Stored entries
Segment Open

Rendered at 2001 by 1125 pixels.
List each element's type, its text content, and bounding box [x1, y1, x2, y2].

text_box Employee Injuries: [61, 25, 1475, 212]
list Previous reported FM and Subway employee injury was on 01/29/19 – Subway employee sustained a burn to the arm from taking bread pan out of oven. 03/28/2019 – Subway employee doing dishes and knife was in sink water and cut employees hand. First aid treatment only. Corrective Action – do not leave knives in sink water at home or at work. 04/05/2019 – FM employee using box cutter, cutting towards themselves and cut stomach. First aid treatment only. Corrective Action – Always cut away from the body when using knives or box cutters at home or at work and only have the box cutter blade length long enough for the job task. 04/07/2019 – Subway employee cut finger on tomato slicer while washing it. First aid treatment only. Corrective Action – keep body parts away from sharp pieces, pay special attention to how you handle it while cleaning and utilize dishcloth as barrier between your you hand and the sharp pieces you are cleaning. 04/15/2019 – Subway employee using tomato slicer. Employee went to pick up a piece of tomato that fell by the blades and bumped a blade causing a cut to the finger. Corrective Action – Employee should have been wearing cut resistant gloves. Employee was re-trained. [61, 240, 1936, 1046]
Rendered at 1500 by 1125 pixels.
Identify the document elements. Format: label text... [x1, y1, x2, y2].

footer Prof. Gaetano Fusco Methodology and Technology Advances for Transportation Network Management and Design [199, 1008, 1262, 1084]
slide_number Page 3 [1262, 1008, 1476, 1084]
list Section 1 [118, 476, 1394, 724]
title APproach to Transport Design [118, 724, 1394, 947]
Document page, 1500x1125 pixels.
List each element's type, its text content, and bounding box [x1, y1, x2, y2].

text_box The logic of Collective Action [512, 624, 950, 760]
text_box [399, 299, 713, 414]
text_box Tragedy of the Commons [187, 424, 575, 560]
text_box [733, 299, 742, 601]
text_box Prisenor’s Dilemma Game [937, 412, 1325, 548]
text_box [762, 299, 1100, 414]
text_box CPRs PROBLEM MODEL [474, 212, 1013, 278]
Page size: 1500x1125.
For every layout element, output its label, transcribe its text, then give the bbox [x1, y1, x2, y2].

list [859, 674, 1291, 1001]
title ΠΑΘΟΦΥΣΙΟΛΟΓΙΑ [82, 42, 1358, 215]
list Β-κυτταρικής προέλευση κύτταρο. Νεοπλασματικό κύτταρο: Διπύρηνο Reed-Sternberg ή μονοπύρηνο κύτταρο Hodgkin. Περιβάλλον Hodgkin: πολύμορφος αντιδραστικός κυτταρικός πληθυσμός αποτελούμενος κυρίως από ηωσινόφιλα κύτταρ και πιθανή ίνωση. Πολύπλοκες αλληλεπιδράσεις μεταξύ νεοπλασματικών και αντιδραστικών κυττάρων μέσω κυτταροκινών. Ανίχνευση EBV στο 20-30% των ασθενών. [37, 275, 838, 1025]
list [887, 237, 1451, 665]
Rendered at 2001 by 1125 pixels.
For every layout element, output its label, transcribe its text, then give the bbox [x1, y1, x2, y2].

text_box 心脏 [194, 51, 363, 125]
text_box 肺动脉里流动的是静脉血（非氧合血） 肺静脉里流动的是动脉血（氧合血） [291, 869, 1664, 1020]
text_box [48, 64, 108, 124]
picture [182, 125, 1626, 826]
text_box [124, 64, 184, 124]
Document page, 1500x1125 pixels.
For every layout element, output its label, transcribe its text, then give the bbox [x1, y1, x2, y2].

Segment Closed

-- About this task --
Each entry needs to be given again exactly as it stands.

-- Solution --
Rendered at 2001 by 1125 pixels.
List each element's type, its text content, and bounding box [x1, y1, x2, y2].

text_box Employee Injuries: [61, 25, 1475, 212]
list Previous reported FM and Subway employee injury was on 01/29/19 – Subway employee sustained a burn to the arm from taking bread pan out of oven. 03/28/2019 – Subway employee doing dishes and knife was in sink water and cut employees hand. First aid treatment only. Corrective Action – do not leave knives in sink water at home or at work. 04/05/2019 – FM employee using box cutter, cutting towards themselves and cut stomach. First aid treatment only. Corrective Action – Always cut away from the body when using knives or box cutters at home or at work and only have the box cutter blade length long enough for the job task. 04/07/2019 – Subway employee cut finger on tomato slicer while washing it. First aid treatment only. Corrective Action – keep body parts away from sharp pieces, pay special attention to how you handle it while cleaning and utilize dishcloth as barrier between your you hand and the sharp pieces you are cleaning. 04/15/2019 – Subway employee using tomato slicer. Employee went to pick up a piece of tomato that fell by the blades and bumped a blade causing a cut to the finger. Corrective Action – Employee should have been wearing cut resistant gloves. Employee was re-trained. [61, 240, 1936, 1046]
Rendered at 1500 by 1125 pixels.
Identify the document elements. Format: label text... [x1, y1, x2, y2].

footer Prof. Gaetano Fusco Methodology and Technology Advances for Transportation Network Management and Design [199, 1008, 1262, 1084]
slide_number Page 3 [1262, 1008, 1476, 1084]
list Section 1 [118, 476, 1394, 724]
title APproach to Transport Design [118, 724, 1394, 947]
Document page, 1500x1125 pixels.
List each element's type, its text content, and bounding box [x1, y1, x2, y2].

text_box The logic of Collective Action [512, 624, 950, 760]
text_box [399, 299, 713, 414]
text_box Tragedy of the Commons [187, 424, 575, 560]
text_box [733, 299, 742, 601]
text_box Prisenor’s Dilemma Game [937, 412, 1325, 548]
text_box [762, 299, 1100, 414]
text_box CPRs PROBLEM MODEL [474, 212, 1013, 278]
Page size: 1500x1125.
For every layout element, output its label, transcribe its text, then give the bbox [x1, y1, x2, y2].

list [859, 674, 1291, 1001]
title ΠΑΘΟΦΥΣΙΟΛΟΓΙΑ [82, 42, 1358, 215]
list Β-κυτταρικής προέλευση κύτταρο. Νεοπλασματικό κύτταρο: Διπύρηνο Reed-Sternberg ή μονοπύρηνο κύτταρο Hodgkin. Περιβάλλον Hodgkin: πολύμορφος αντιδραστικός κυτταρικός πληθυσμός αποτελούμενος κυρίως από ηωσινόφιλα κύτταρ και πιθανή ίνωση. Πολύπλοκες αλληλεπιδράσεις μεταξύ νεοπλασματικών και αντιδραστικών κυττάρων μέσω κυτταροκινών. Ανίχνευση EBV στο 20-30% των ασθενών. [37, 275, 838, 1025]
list [887, 237, 1451, 665]
Rendered at 2001 by 1125 pixels.
For every layout element, output its label, transcribe its text, then give the bbox [x1, y1, x2, y2].

text_box 心脏 [194, 51, 363, 125]
text_box 肺动脉里流动的是静脉血（非氧合血） 肺静脉里流动的是动脉血（氧合血） [291, 869, 1664, 1020]
text_box [48, 64, 108, 124]
picture [182, 125, 1626, 826]
text_box [124, 64, 184, 124]
Document page, 1500x1125 pixels.
For every layout element, output its label, transcribe its text, then give the bbox [x1, y1, x2, y2].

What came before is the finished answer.